Who knew a virus could teach us so much about ourselves?
We are learning so much about ourselves.
In the last few weeks, everything has changed. Our events are online. Our conference centres are field hospitals. Meeting and travelling are forbidden. The sheer pace of the total up-ending of our industry has been bewildering to witness.
And out of that change have come unforeseen revelations. We are seeing different sides of people. I’ve been speaking to event professionals non-stop – and the range of reaction to the unprecedented challenge of the coronavirus outbreak has been incredible.
Employers are letting people go, but they’re also giving staff paid leave to adjust to the new circumstances. Suppliers are charging for cancelled events, but they’re also stepping in to make sure food from cancelled events can be redistributed to those that need it most. You will have your own stories about the ones that let you down – and the ones that went the extra mile. And you won’t forget who was who.
It’s in the daft things as well. One agency owner I spoke to was laughing about doing Zoom chats with high-powered clients who would usually be suited and booted in the boardroom – and seeing them in their boxer shorts.
We are learning so much. We have taken our entire industry online almost overnight – and we are hosting webinars, panel discussions, entire conferences from our homes. With our children in the next room, doing the Joe Wicks morning workout.
One key message that keeps coming through is about sustainability. The crash-bang-wallop of coronavirus has pole-axed us for the present, but it will be over at some point, we know there is another side. The same cannot be said for climate change, which will happen in slow motion compared to our current crisis – and who knows what the other side of climate change looks like? The memory of now will hopefully reshape a lot of attitudes towards our planet.

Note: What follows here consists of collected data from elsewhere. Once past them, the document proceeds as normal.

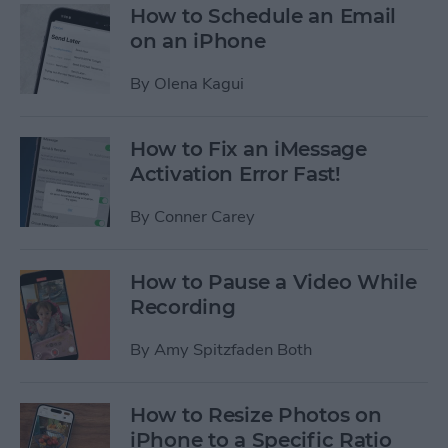
How to Schedule an Email
on an iPhone
By
Olena Kagui
How to Fix an iMessage
Activation Error Fast!
By
Conner Carey
How to Pause a Video While
Recording
By
Amy Spitzfaden Both
How to Resize Photos on
iPhone to a Specific Ratio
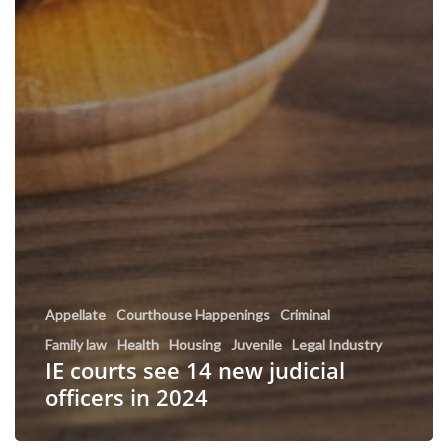
Appellate
Courthouse Happenings
Criminal
Family law
Health
Housing
Juvenile
Legal Industry
IE courts see 14 new judicial
officers in 2024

We are learning about ourselves – but we also need the rest of the world to learn about us and our £70bn events sector. It’s hard work, but we have to keep banging that drum. The public knows ExCeL London is a hospital – we need to remind them what it was designed to be used as – and the massive benefits the events it holds bring to the UK. Events will help kickstart the economy in the second half of this year – we need to make sure the government gives us the recognition we deserve.
When we plan our future events – and we will plan events again, I promise! – we must not forget what it feels like to be an event professional right now. The anxiety – and the community. We are hurting, but we are here for each other. We may be apart now, but we are all a part of something much bigger.
We are learning so much about ourselves – and we will learn so much more before this is over. Let’s make sure we learn together.